As the FF contingent departed, the lads left the carpark chanting "cup power" and headed off for a celebratory burger in McDonalds.

Biffo was flying. In Newbridge, he kissed the first of many babies. But when four-week-old Niall Callaghan saw him looming into view, he started to roar. Sensibly, the Taoiseach withdrew.

"Easily upset," said his dad, sympathetically.

You could say the same for Brian after last Wednesday in the Dáil.

A few pharmacies later, and the happy crew pitched up in the enormous White Water centre. More babies, and more approving glances from the lads.

Two schoolgirls stood and watched the Taoiseach in action.

"Oooh, he's soooo cute!" they cooed. You what? They meant the laughing baby that Biffo was prodding.

Sinead Fitzgibbon (16) and Layla Ravanparvar (16) thought Charlie McCreevy was the Taoiseach. They eventually shook hands with Brian. "He's not really cute," said Sinead. "But he has a very firm handshake," said Layla, in mitigation.
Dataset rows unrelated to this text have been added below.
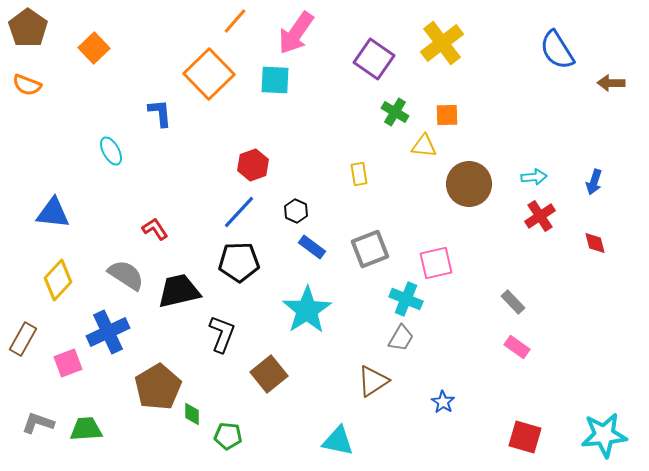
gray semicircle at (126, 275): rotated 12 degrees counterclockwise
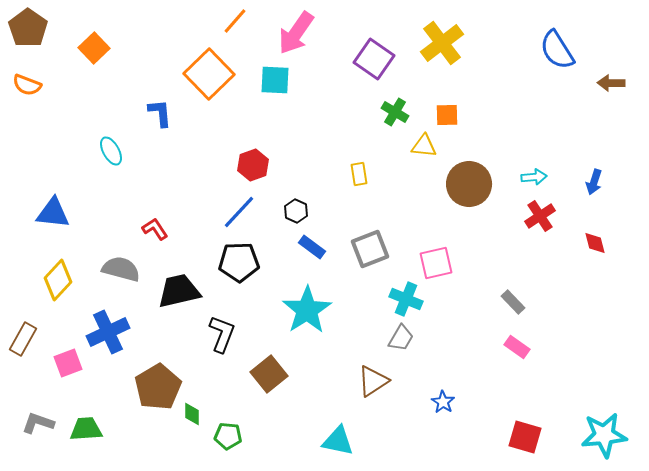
gray semicircle at (126, 275): moved 5 px left, 6 px up; rotated 18 degrees counterclockwise
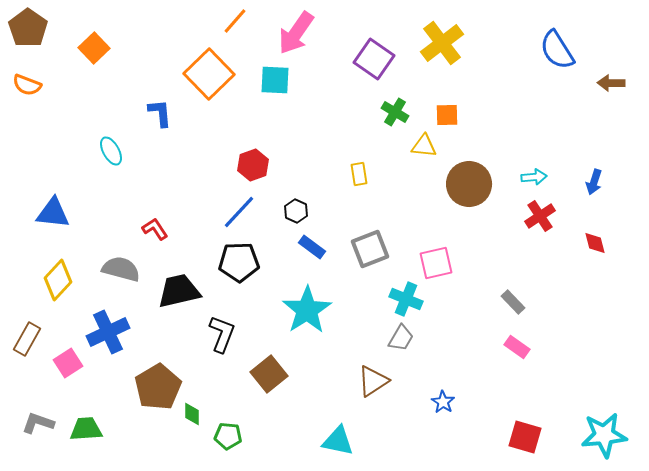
brown rectangle at (23, 339): moved 4 px right
pink square at (68, 363): rotated 12 degrees counterclockwise
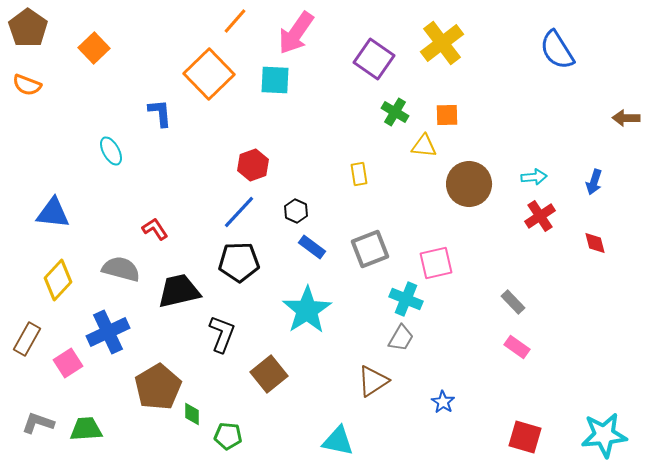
brown arrow at (611, 83): moved 15 px right, 35 px down
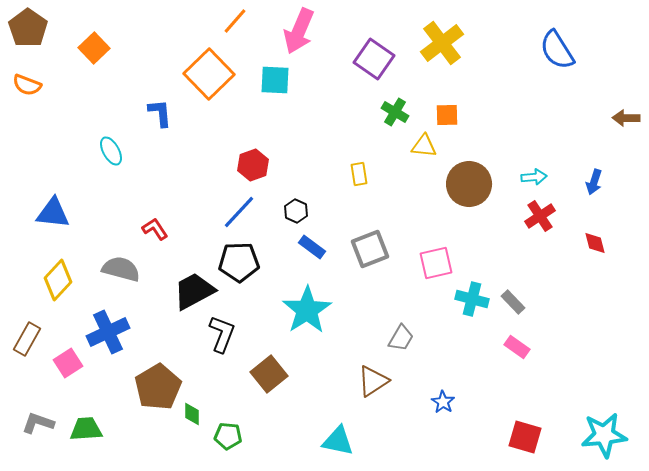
pink arrow at (296, 33): moved 3 px right, 2 px up; rotated 12 degrees counterclockwise
black trapezoid at (179, 291): moved 15 px right; rotated 15 degrees counterclockwise
cyan cross at (406, 299): moved 66 px right; rotated 8 degrees counterclockwise
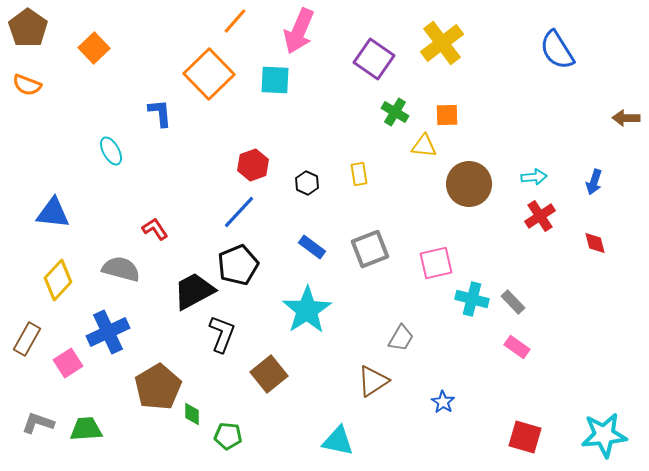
black hexagon at (296, 211): moved 11 px right, 28 px up
black pentagon at (239, 262): moved 1 px left, 3 px down; rotated 21 degrees counterclockwise
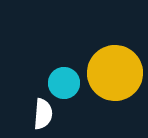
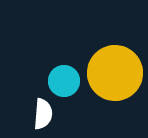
cyan circle: moved 2 px up
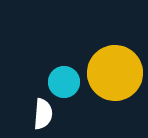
cyan circle: moved 1 px down
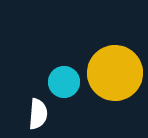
white semicircle: moved 5 px left
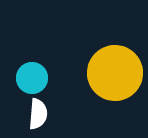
cyan circle: moved 32 px left, 4 px up
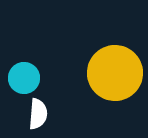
cyan circle: moved 8 px left
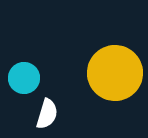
white semicircle: moved 9 px right; rotated 12 degrees clockwise
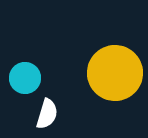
cyan circle: moved 1 px right
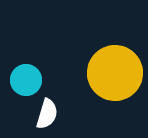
cyan circle: moved 1 px right, 2 px down
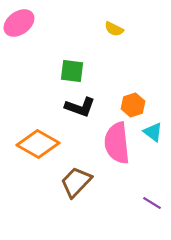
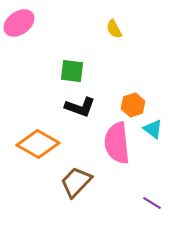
yellow semicircle: rotated 36 degrees clockwise
cyan triangle: moved 3 px up
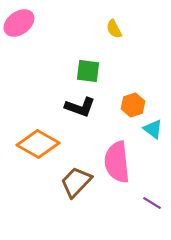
green square: moved 16 px right
pink semicircle: moved 19 px down
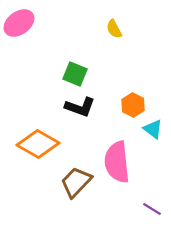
green square: moved 13 px left, 3 px down; rotated 15 degrees clockwise
orange hexagon: rotated 15 degrees counterclockwise
purple line: moved 6 px down
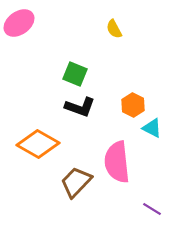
cyan triangle: moved 1 px left, 1 px up; rotated 10 degrees counterclockwise
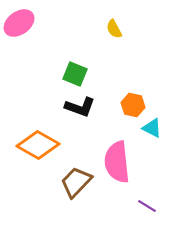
orange hexagon: rotated 15 degrees counterclockwise
orange diamond: moved 1 px down
purple line: moved 5 px left, 3 px up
A group of children watched him in the coffee shop, fascinated by the fuss and all the policemen. They told a nearby garda they knew what was going on.

"No, nobody's robbing anything," he told them.

"He looks better in real life than on the telly," Colette Daly told us.

There was a conversation in Irish with a couple of Gaelscoil tots, who understood the Taoiseach, although hadn't a clue who he was. No matter, their parents were hooked.

One he went, in his heavy navy suit, face lathered with sweat and hair sticking to his head.

Charlie McCreevy was delighted. "I hate canvassing. I won a bet in 1992 when I didn't canvass at all. I'm only doing this because it's Brian Cowen, and he's a pal of mine."

Dick Roche looked like he'd died and gone to heaven. But then, he always does.

If Biffo keeps up the pace, he'll need to get a summer suit.